On Mon, Jun 30, 2014 at 08:54:52PM +0200, Markus Teich wrote:
> Heyho,
> 
> since I did not find any suckless project regarding this issue, I would like 
> to
> ask you guys for some feedback:
> 
> 
> unsigned char *msg;
> size_t msg_size;
> struct foo *msg_data;
> struct bar *msg_signature;
> 
> msg_size = sizeof(unsigned char)        // op
>       + sizeof(struct foo)    // data
>       + sizeof(struct bar)    // signature
> msg = malloc(msg_size);
> 
> *msg = MSG_OP_SIGNED_DATA;
> 
> msg_data = (struct foo *)(msg + 1);
> msg_data->field0 = bla;
> msg_data->field1 = blub;
> 
> msg_signature = (struct bar *)(msg_data + 1);
> create_signature(msg, msg_signature);
> 
> sendmsg(msg);
> 
> free(msg);
> 
> 
> I feel it is pretty good already compared to other message packing I've seen,
> but do you know a way to make it suck even less?
> 
> --Markus
> 

The alignment issue was already mentioned (there's nothing like your
program working at home and then suddenly dying of SIGBUS in the field
to hammer that point home), but unless all your data is single bytes,
you also have byte order problems. Solving these requires some suck.

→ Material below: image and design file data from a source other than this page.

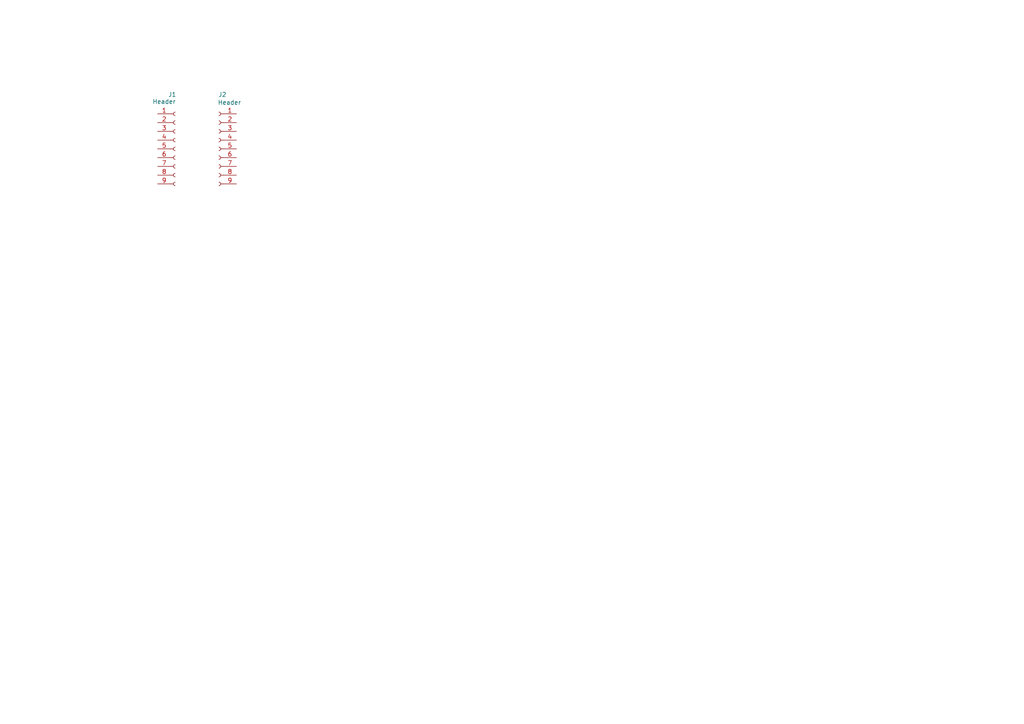
<source format=kicad_sch>
(kicad_sch
	(version 20231120)
	(generator "eeschema")
	(generator_version "8.0")
	(uuid "0359bf31-76dd-402b-90af-68293131dae7")
	(paper "A4")
	
	(symbol
		(lib_id "Connector:Conn_01x09_Socket")
		(at 50.8 43.18 0)
		(unit 1)
		(exclude_from_sim no)
		(in_bom yes)
		(on_board yes)
		(dnp no)
		(uuid "9e3f6484-e894-4a0e-8a89-f6d748691359")
		(property "Reference" "J1"
			(at 48.768 27.432 0)
			(effects
				(font
					(size 1.27 1.27)
				)
				(justify left)
			)
		)
		(property "Value" "Header"
			(at 44.196 29.464 0)
			(effects
				(font
					(size 1.27 1.27)
				)
				(justify left)
			)
		)
		(property "Footprint" ""
			(at 50.8 43.18 0)
			(effects
				(font
					(size 1.27 1.27)
				)
				(hide yes)
			)
		)
		(property "Datasheet" "~"
			(at 50.8 43.18 0)
			(effects
				(font
					(size 1.27 1.27)
				)
				(hide yes)
			)
		)
		(property "Description" "Generic connector, single row, 01x09, script generated"
			(at 50.8 43.18 0)
			(effects
				(font
					(size 1.27 1.27)
				)
				(hide yes)
			)
		)
		(pin "5"
			(uuid "8df87999-27ad-4458-9687-54646d8698af")
		)
		(pin "1"
			(uuid "15694908-973c-4ff4-934f-de21e544dbeb")
		)
		(pin "4"
			(uuid "44a4daf4-2748-4501-8bdb-b613bc82a068")
		)
		(pin "3"
			(uuid "953f8b53-f91a-47ed-8e5b-bcee9f604833")
		)
		(pin "2"
			(uuid "a5628e2f-9f11-4dd7-9a1d-261d01ea0c2d")
		)
		(pin "7"
			(uuid "32508363-5829-407a-9b3b-f1ff1941c476")
		)
		(pin "9"
			(uuid "9cfd653b-326d-450a-95bb-83bab6e9523e")
		)
		(pin "8"
			(uuid "e6122fc0-739a-4a44-86ff-7a475e54afe7")
		)
		(pin "6"
			(uuid "628d83aa-4f67-4ee0-8211-d4504fc1ff86")
		)
		(instances
			(project "chip8-pcb"
				(path "/0359bf31-76dd-402b-90af-68293131dae7"
					(reference "J1")
					(unit 1)
				)
			)
		)
	)
	(symbol
		(lib_id "Connector:Conn_01x09_Socket")
		(at 63.5 43.18 0)
		(mirror y)
		(unit 1)
		(exclude_from_sim no)
		(in_bom yes)
		(on_board yes)
		(dnp no)
		(uuid "c87db0a7-370f-4c8a-a64d-7764799aa726")
		(property "Reference" "J2"
			(at 64.516 27.432 0)
			(effects
				(font
					(size 1.27 1.27)
				)
			)
		)
		(property "Value" "Header"
			(at 66.548 29.718 0)
			(effects
				(font
					(size 1.27 1.27)
				)
			)
		)
		(property "Footprint" ""
			(at 63.5 43.18 0)
			(effects
				(font
					(size 1.27 1.27)
				)
				(hide yes)
			)
		)
		(property "Datasheet" "~"
			(at 63.5 43.18 0)
			(effects
				(font
					(size 1.27 1.27)
				)
				(hide yes)
			)
		)
		(property "Description" "Generic connector, single row, 01x09, script generated"
			(at 63.5 43.18 0)
			(effects
				(font
					(size 1.27 1.27)
				)
				(hide yes)
			)
		)
		(pin "5"
			(uuid "37f12ba9-0471-4198-a499-2780f7a7ae4c")
		)
		(pin "8"
			(uuid "94ed7954-5b10-4ee2-bfc2-566520b6a639")
		)
		(pin "6"
			(uuid "79465776-7f4a-42a6-ada2-7e13023f5fff")
		)
		(pin "7"
			(uuid "0ff6a10c-e275-45bb-a9b7-004b8f283548")
		)
		(pin "9"
			(uuid "f67ff637-9622-4131-b062-307bdcb32662")
		)
		(pin "1"
			(uuid "f11bd276-d4a0-4990-b95c-3165059aca45")
		)
		(pin "4"
			(uuid "5aa64ca4-912d-4f98-9e79-867e3ccc0562")
		)
		(pin "3"
			(uuid "c3b7116d-ee55-4407-acb9-c3c9d9c6fdc6")
		)
		(pin "2"
			(uuid "da2ec287-0709-4a32-afba-a46e42addacd")
		)
		(instances
			(project "chip8-pcb"
				(path "/0359bf31-76dd-402b-90af-68293131dae7"
					(reference "J2")
					(unit 1)
				)
			)
		)
	)
	(sheet_instances
		(path "/"
			(page "1")
		)
	)
)

</source>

There are basically only two ways to resolve these problems: Either copy
the data into the buffer and flip it later, or flip it on the way. I'd
personally go with flipping on the way:

unsigned char *p = msg;
*p++ = MSG_OP_SIGNED_DATA;
align32(&p, msg);
write_be32(&p, bla);
write_be16(&p, blub);
/* and so on */

Then implement them like:

void write_be32(unsigned char **p, uint32_t i)
{
    *(*p)++ = i >> 24;
    *(*p)++ = i >> 16;
    *(*p)++ = i >>  8;
    *(*p)++ = i;
}

Then you are even independent of the host processor's byte order.